Cuba plans cautious reopening to tourists
Cuba is planning to welcome tourists with COVID-19 tests and limit their contact with locals as part of a raft of measures designed to get its vital tourism industry back up and running.
The government of President Miguel Diaz-Canel said it would gradually open up the economy in the next weeks, with a particular focus on recovering tourism dollars lost to the lockdown.
Foreign tourists, the lifeblood of Cuba’s economy, will be restricted to a well established string of coastal resorts to limit contact with the local population in a country, where Diaz-Canel insisted, the coronavirus pandemic was “under control.”
Havana and the rest of the country will be initially be reserved for local tourism.
The island, with a population of just over 11 million, registered its first cases of COVID-19—three Italian tourists—in March. It reported only eight new infections on Thursday.
So far Cuba has reported 2,219 COVID-19 cases, with 84 deaths.

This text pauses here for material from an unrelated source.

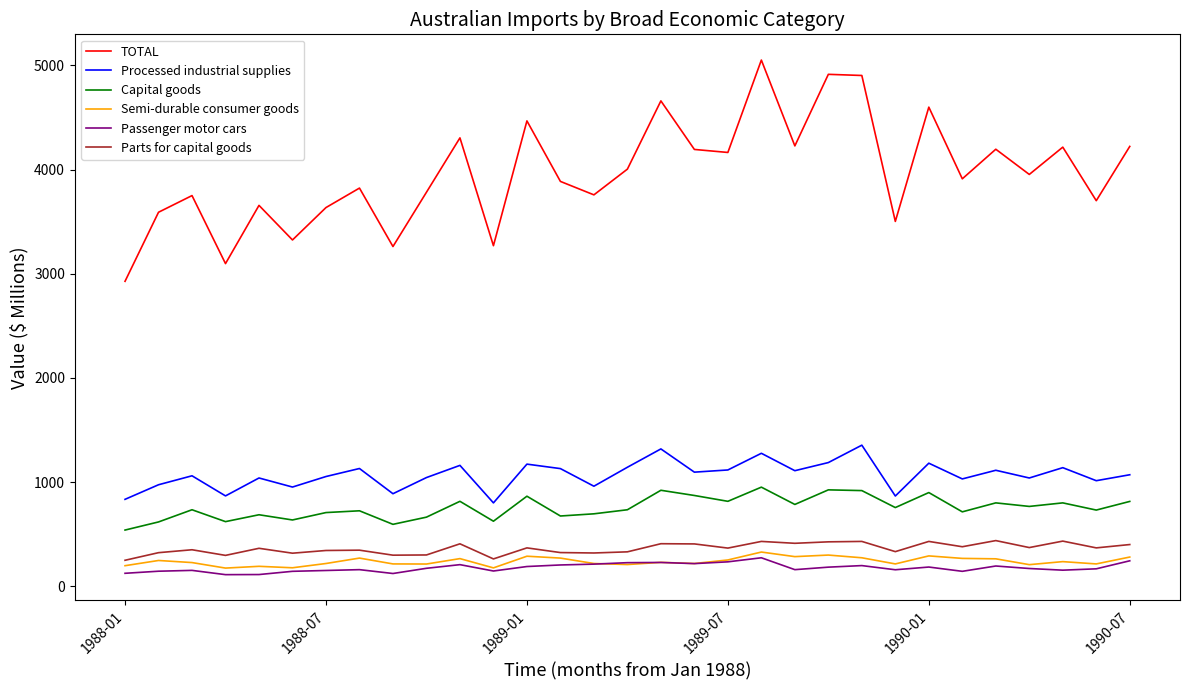

In Parts for capital goods, how many points are higher than both neighbors (excluding endpoints)?

11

But the pandemic shutdown has throttled the economy, and the government is eyeing the early revival of tourism, worth $3.3 billion in 2018.
Masks obligatory
“Unlike other countries, Cuba already had a crisis by the time COVID-19 arrived,” said economist Omar Everleny Perez, citing economic collapse in Venezuela and strengthening US sanctions.
“And tourism, which was a good economic driver, has been at zero for the last three months,” he said.

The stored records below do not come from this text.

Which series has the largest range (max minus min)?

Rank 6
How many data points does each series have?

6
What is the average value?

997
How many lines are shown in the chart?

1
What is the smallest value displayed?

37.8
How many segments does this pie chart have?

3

The lockdown forced Havana to slash imports by 75 percent in the first quarter, according to official data
The result is that long lines of Cubans outside stores, hoping to stock up on food and toiletries, have increased amid worsening shortages. The Communist-run island’s emerging private sector, invested largely in the tourism and restaurant sector, has been severely affected by the pandemic.
GDP is set to contract 8.3 percent this year, according to the Economist Intelligence Unit.

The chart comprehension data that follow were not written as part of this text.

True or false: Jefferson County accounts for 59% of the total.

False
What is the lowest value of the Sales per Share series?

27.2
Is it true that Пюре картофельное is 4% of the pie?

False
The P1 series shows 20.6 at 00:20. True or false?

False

Cuba “is now entering a state of post-COVID recovery, which is aimed at returning to the best possible normalcy,” Diaz-Canel said Wednesday.
But caution prevails.
“There will be no abrupt opening in the first phase,” warned Prime Minister Manuel Marrero. He emphasized that Cubans will have to inch their way out of lockdown, and that face masks will have to be worn outdoors.
Although there has been no official word, international flights are not expected to begin until August 1, forcing Spanish company Evelop to cancel several flights tentatively scheduled for July.
‘Take care’
When flights resume, tourists will have to undergo medical checks on arrival and have their temperature taken. Health checks will also be a feature of stays, and hotel occupancy will be limited to allow for social distancing measures.
With the race on to capitalize on the European and North American summer season, Cuba’s competitors in the Caribbean have taken the lead in welcoming back tourists.
“Cancun and other beach resorts in the Mexican Caribbean—one of Cuba’s main competitors—resumed activities today,” Havana economist Pedro Monreal pointed out on Twitter.
Several Caribbean states have already opened up to tourism, while Jamaica and the Dominican Republic plan to do so by July 1.
Cuba is struggling to stay in the game.
On Wednesday, Spanish hotel chain Melia published a promotional video showing employees disinfecting its hotels in Cuba and promising tourists would be “safe” there.
State tourism entity Cubanacan struck the same tone on Twitter, talking up reinforced “sanitary hygiene standards.”
Clear plastic panels are being installed in hotel reception areas to avoid people coming into direct contact, and hotels are moving restaurant tables to create more space and adding gel dispensers at elevator entrances.